Teri passed it to him.
He turned it over in his hands a couple of times, as if he were trying to get a feel for what it might actually be able to do. "Even with the tapered end, it's too big to pick the lock," he said thoughtfully. "But then, picking a lock isn't the only way through a door, is it?"
"It isn't?"
"You better hope not."
[135].
Jake put aside his checkbook. There was too much going on tonight, and D.C. had told him no more screwing around. He hated the idea of losing more than a hundred dollars to the bank, but he hated the idea of losing his job even more. He could always pull out his checkbook and have another go at it tomorrow.
The nearest monitor flickered from the room with the sleepers to the room with the two boys. One of the boys was sitting up in bed, his face pale, a pillow pulled into his lap. The other boy was barely visible out of the corner of the camera. Jake sat forward. It appeared the kid had gotten out of bed and moved to the door. He was pounding against it with his good arm, his hand coming down again and again and again.

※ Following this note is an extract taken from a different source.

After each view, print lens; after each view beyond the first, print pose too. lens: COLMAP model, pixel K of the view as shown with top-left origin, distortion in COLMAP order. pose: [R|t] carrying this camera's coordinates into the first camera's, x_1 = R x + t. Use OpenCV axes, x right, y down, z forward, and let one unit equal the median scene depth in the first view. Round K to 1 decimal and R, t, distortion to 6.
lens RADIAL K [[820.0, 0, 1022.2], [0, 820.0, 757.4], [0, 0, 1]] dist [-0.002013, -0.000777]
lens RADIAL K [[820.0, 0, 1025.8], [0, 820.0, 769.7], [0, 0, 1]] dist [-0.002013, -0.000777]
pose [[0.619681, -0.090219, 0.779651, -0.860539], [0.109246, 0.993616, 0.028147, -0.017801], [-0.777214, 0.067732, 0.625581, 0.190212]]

Jake flipped an audio switch.
"Help! We're in here! Please! Help!"
He flipped it off again.
Christ, what next?
He sat back again, and moistened his lips, which had begun to chap a couple of days before. The question he had to wrestle with was this: would this be something D.C. would need to know? He didn't think so, though he had to be careful. He hadn't made a report when Amanda Tarkett had taken the kid out of the room for the first time, and everyone knew how that had turned out. Sometimes the little things you didn't think mattered much mattered more than you could ever imagine.
Still, Jake didn't think this was one of those. At the very worst, the kid might scream himself raw. He certainly wasn't a threat to break out. Not with that door. It was as solid as they came. Even screaming the way he was, it was debatable that anyone might actually hear him from the other side.

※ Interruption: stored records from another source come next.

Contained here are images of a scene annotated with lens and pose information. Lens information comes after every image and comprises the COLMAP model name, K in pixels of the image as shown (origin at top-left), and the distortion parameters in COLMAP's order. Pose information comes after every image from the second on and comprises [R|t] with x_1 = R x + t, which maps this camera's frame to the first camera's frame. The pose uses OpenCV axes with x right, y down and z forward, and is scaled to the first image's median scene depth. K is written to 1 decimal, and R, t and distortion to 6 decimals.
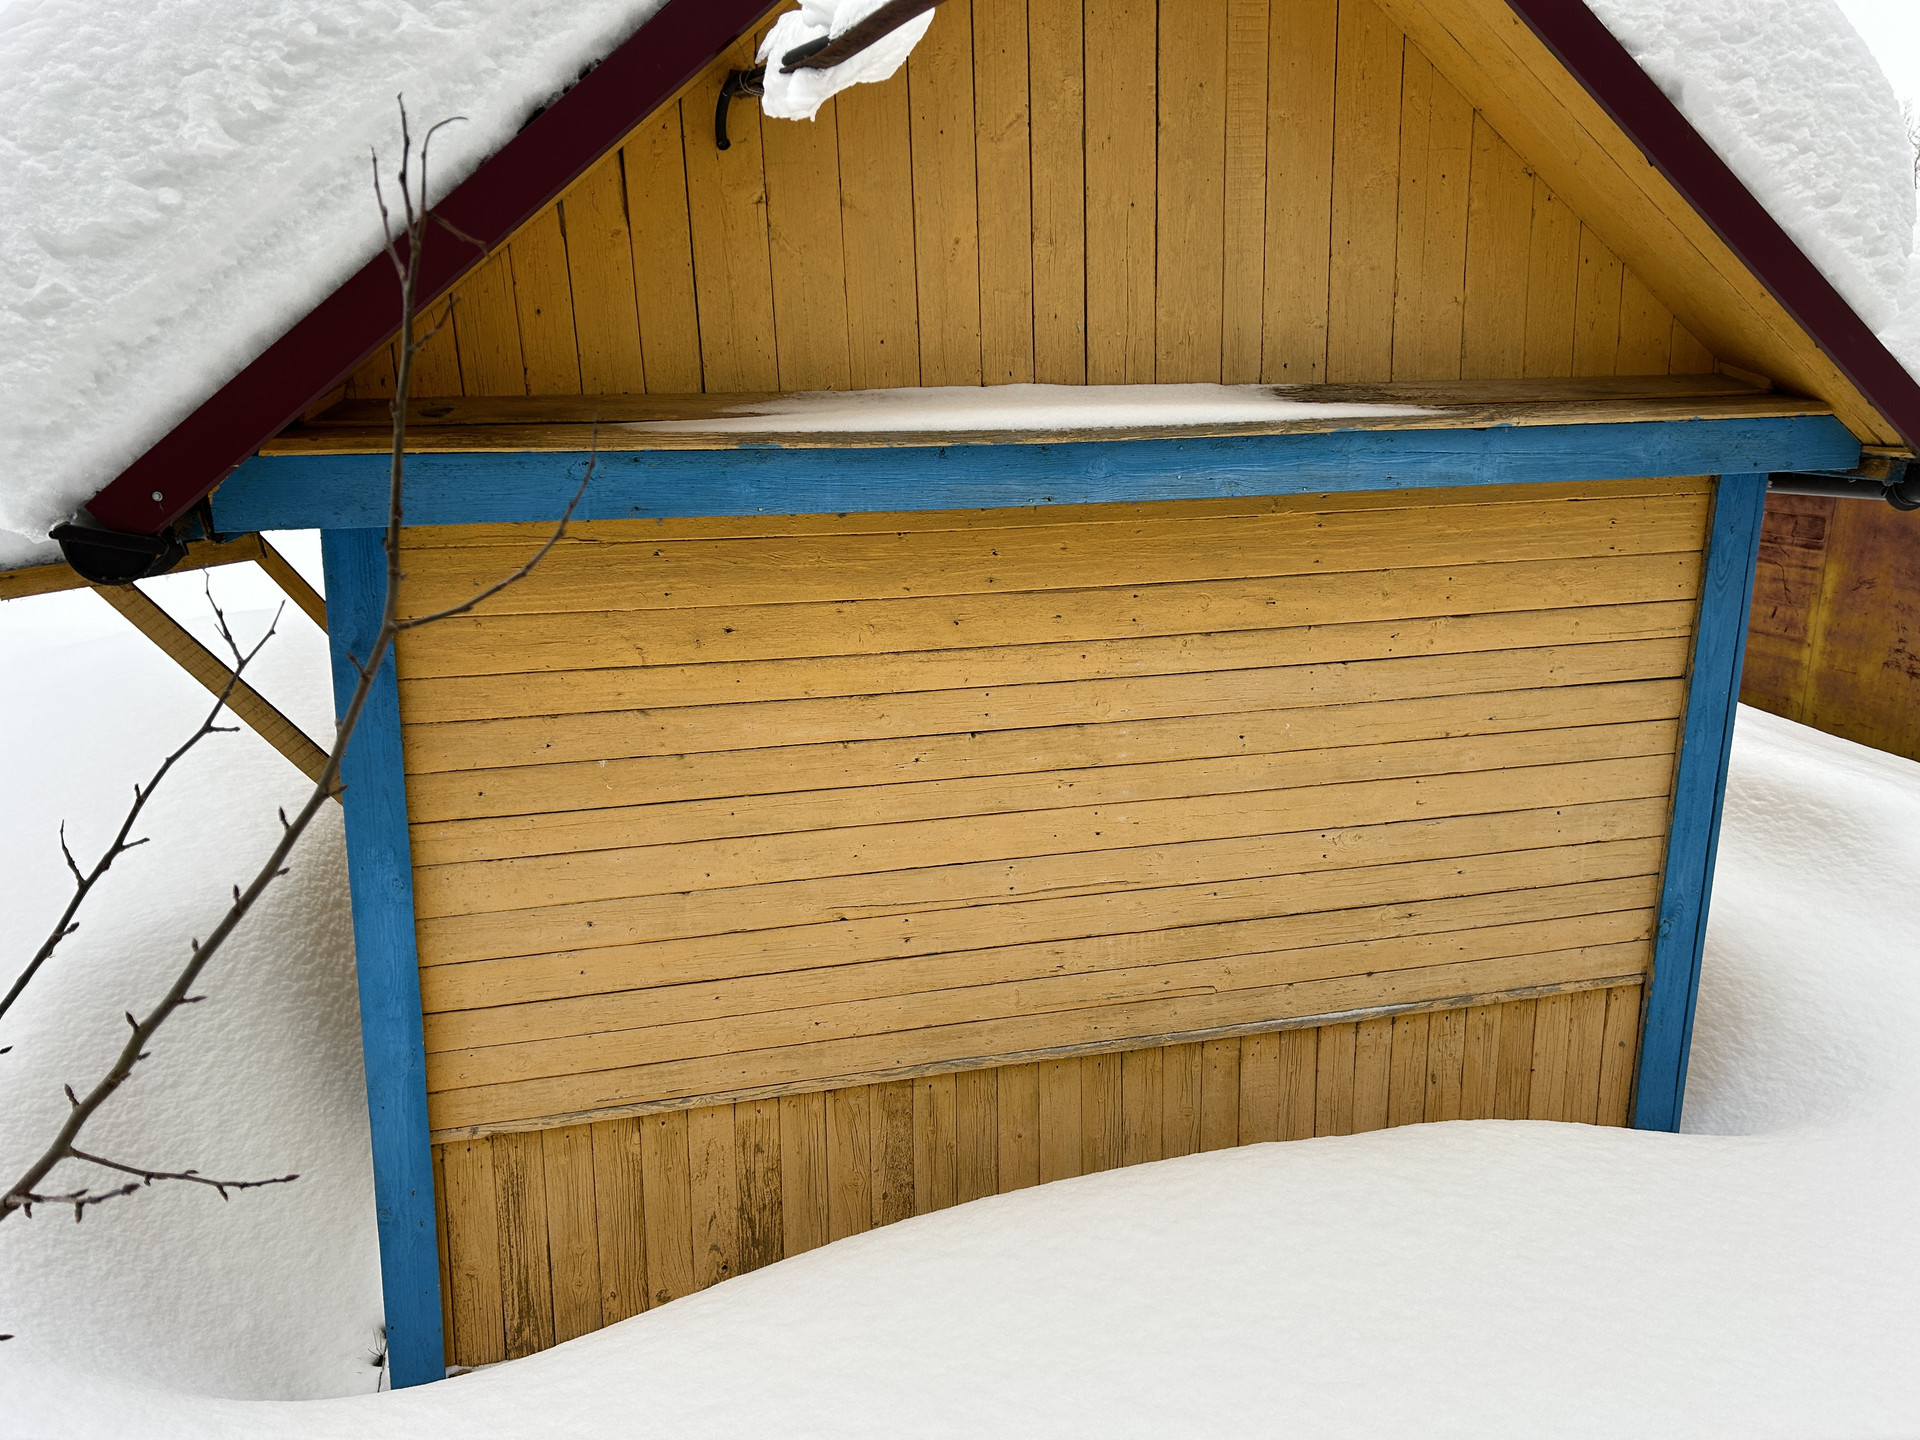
lens RADIAL K [[1423.8, 0, 952.3], [0, 1423.8, 736.8], [0, 0, 1]] dist [0.081072, -0.090449]
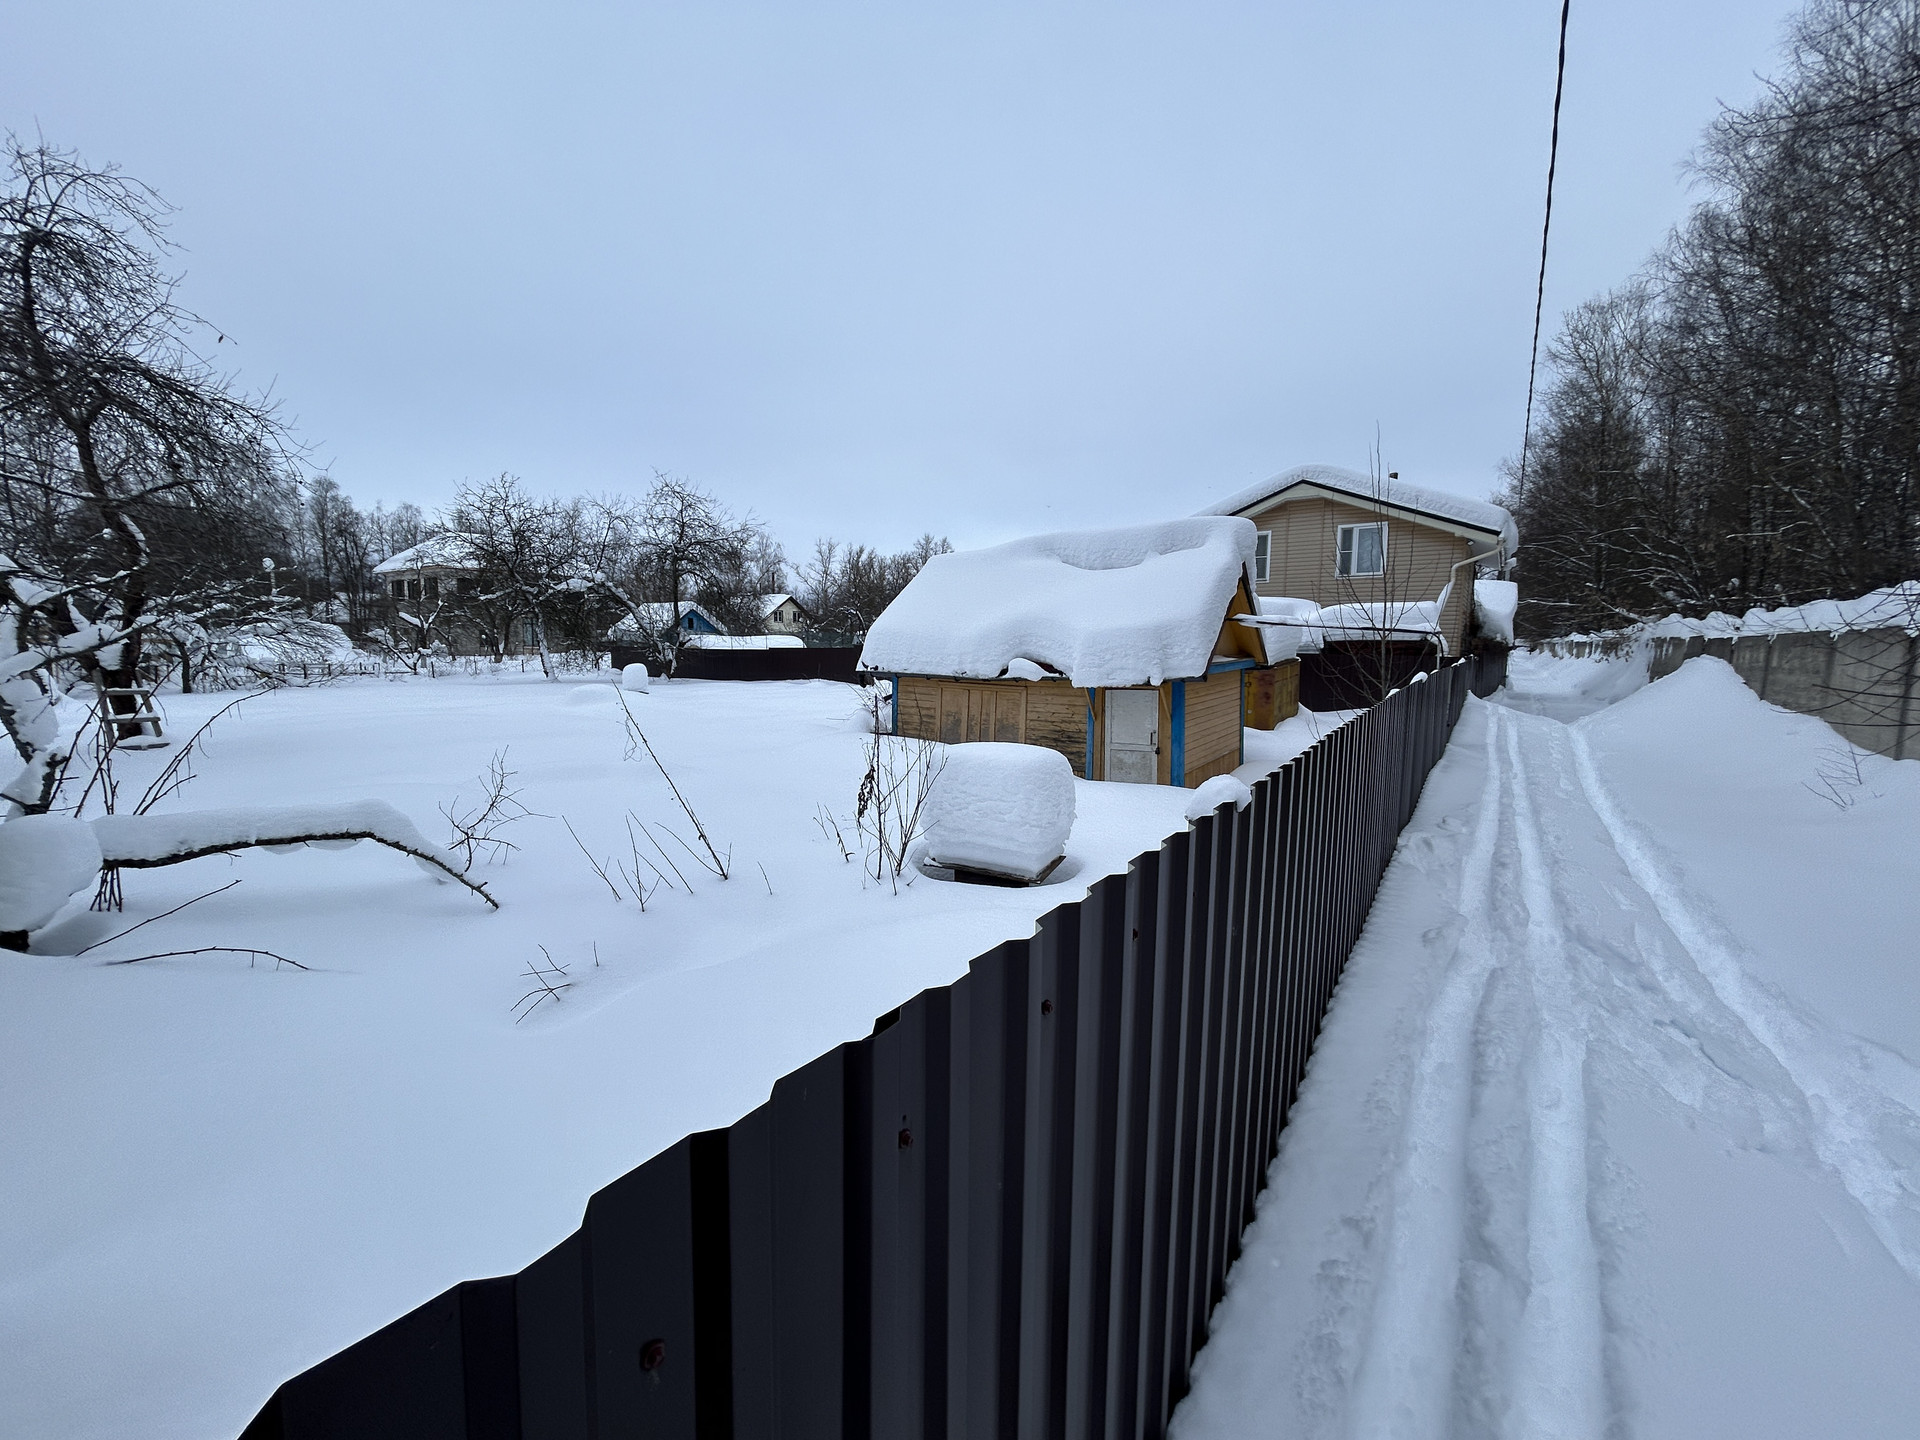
lens RADIAL K [[764.1, 0, 956.4], [0, 764.1, 718.6], [0, 0, 1]] dist [-0.004354, 0.000977]
pose [[0.751515, -0.067986, 0.656204, -3.075907], [0.173859, 0.979924, -0.097586, 0.184359], [-0.636395, 0.187424, 0.748247, -0.855634]]
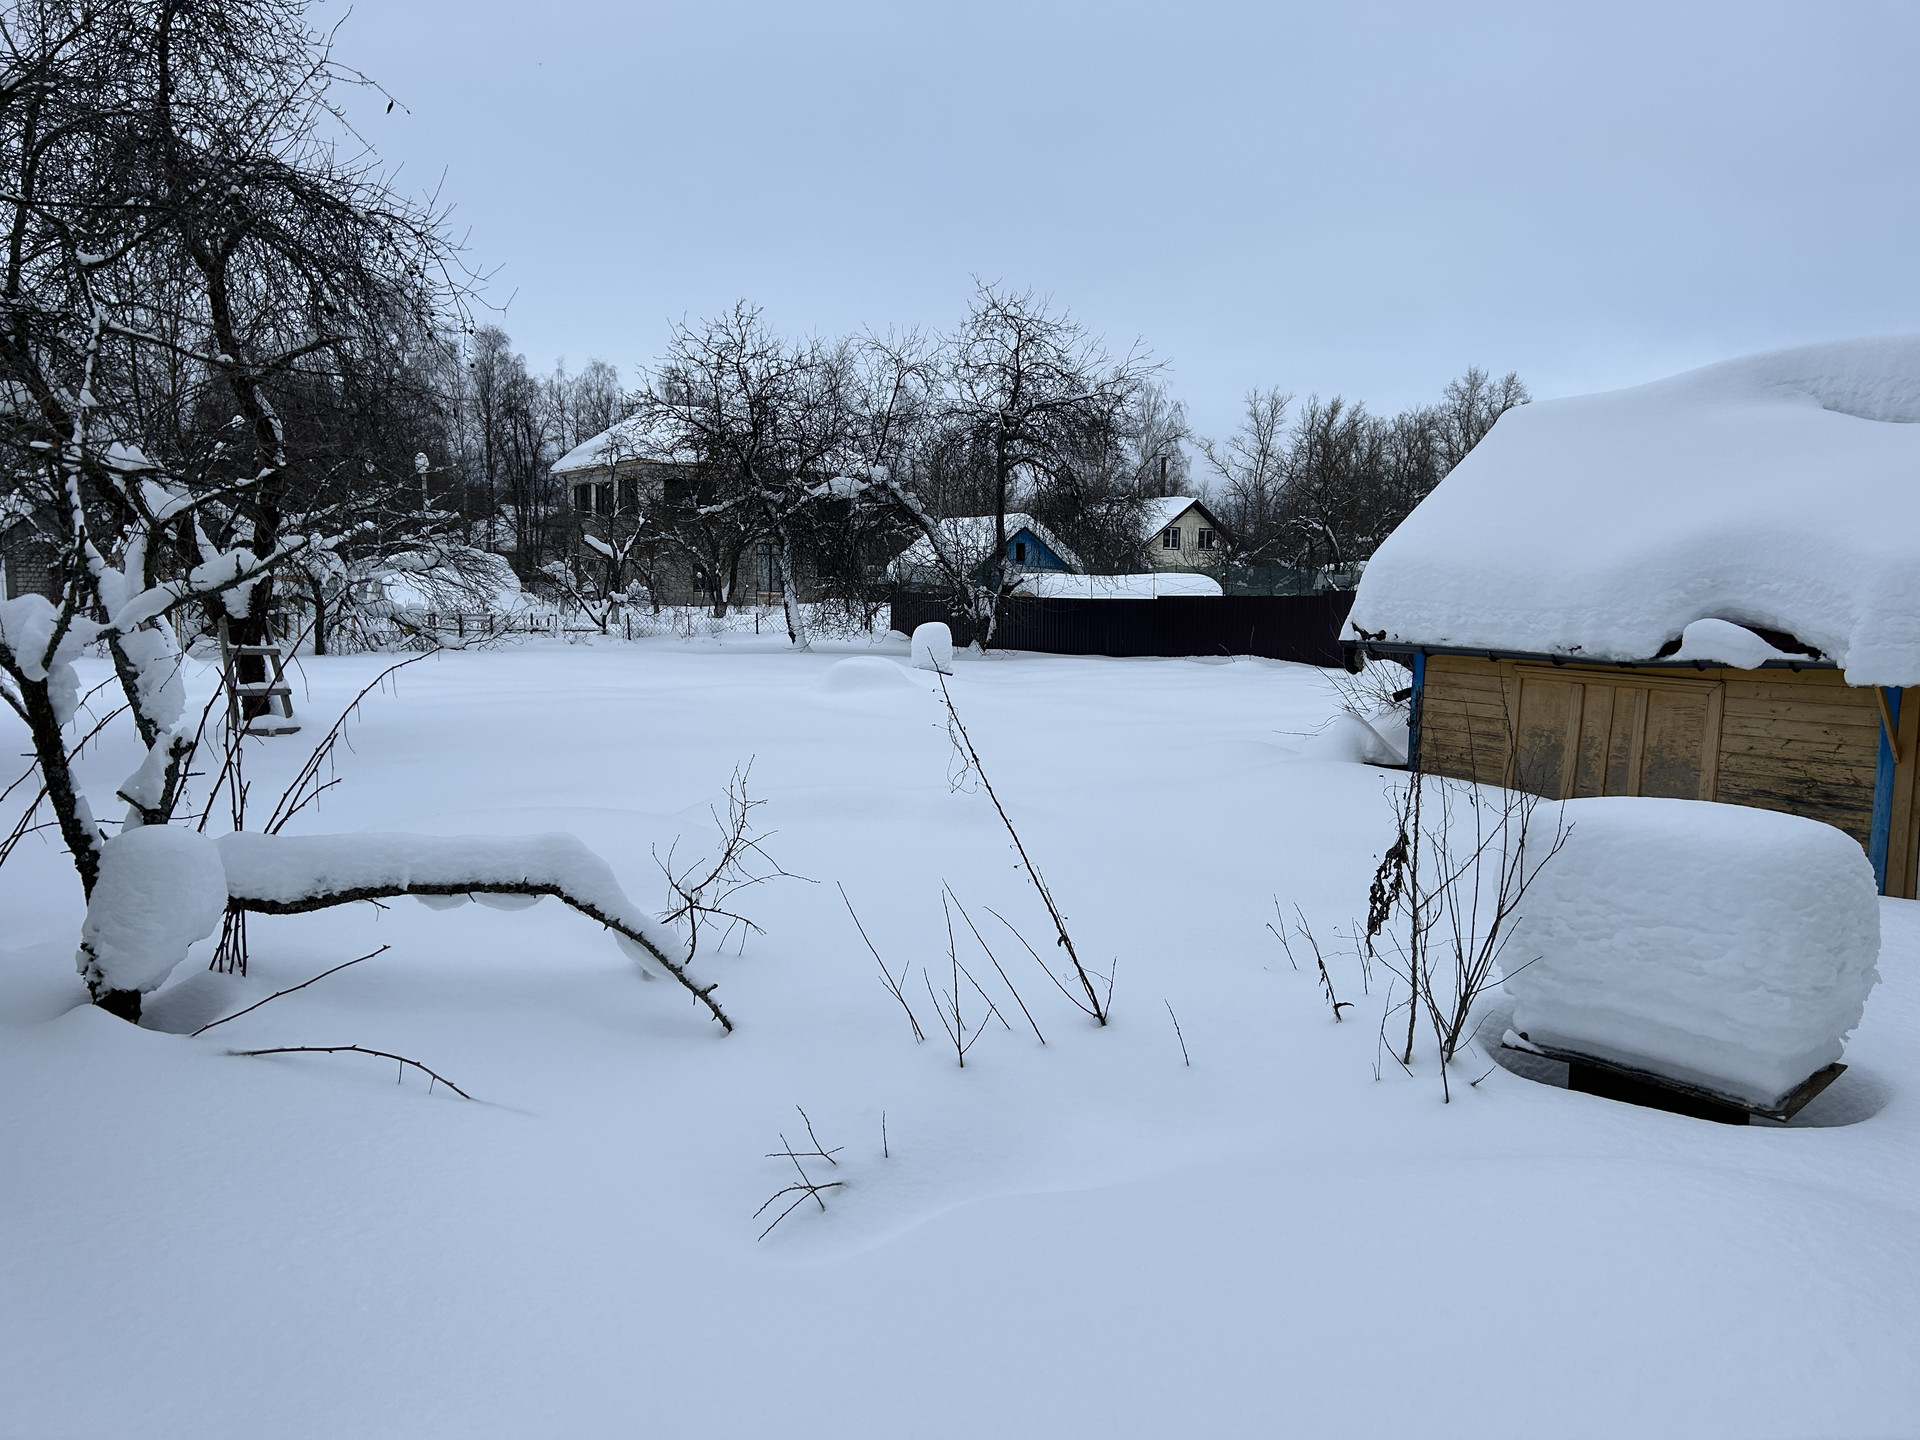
lens RADIAL K [[1423.8, 0, 954.9], [0, 1423.8, 738.0], [0, 0, 1]] dist [0.081072, -0.090449]
pose [[0.940736, -0.033632, 0.337469, -3.101176], [0.085777, 0.986313, -0.140819, 0.166684], [-0.328113, 0.161420, 0.930744, -0.771367]]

The monitor flickered and changed to a view of the lab, where Dr. Childs was hunched over the console of his electron microscope. Jake let the image change without trying to freeze it. He would keep an eye on the basement whenever it came around, but he wasn't going to bother anyone about some kid throwing a tantrum. It was hardly grounds for an emergency.
The monitor flickered again, from the lab to the conference room on the second floor this time. All was quiet.
[136].
The door opened on the other side of the room, and Childs looked up from his work, disappointed to find that he hadn't escaped D.C. after all. The man came through with Mitch at his side, where he seemed to have been permanently attached.
"Got a problem," D.C. said, pulling out a nearby chair and plopping down. "That Knight woman and her boyfriend showed up. We've got 'em downstairs, locked in an office."
"Oh, Christ."
D.C. glanced at Mitch and they were like two hungry vultures contemplating their next meal. Jesus, Childs thought. They want to kill them. He looked from D.C. to Mitch, trying to find something in there that might assure him he was wrong. But these eyes-they had lied before, many times before, and effortlessly. They had learned to keep their secrets.
"You aren't thinking about-"
"Lighten up, doc. We aren't going to hurt anyone."
"Not unless we have to," Mitch added.
Childs looked at him, then said, "Your fangs are showing, Mitch."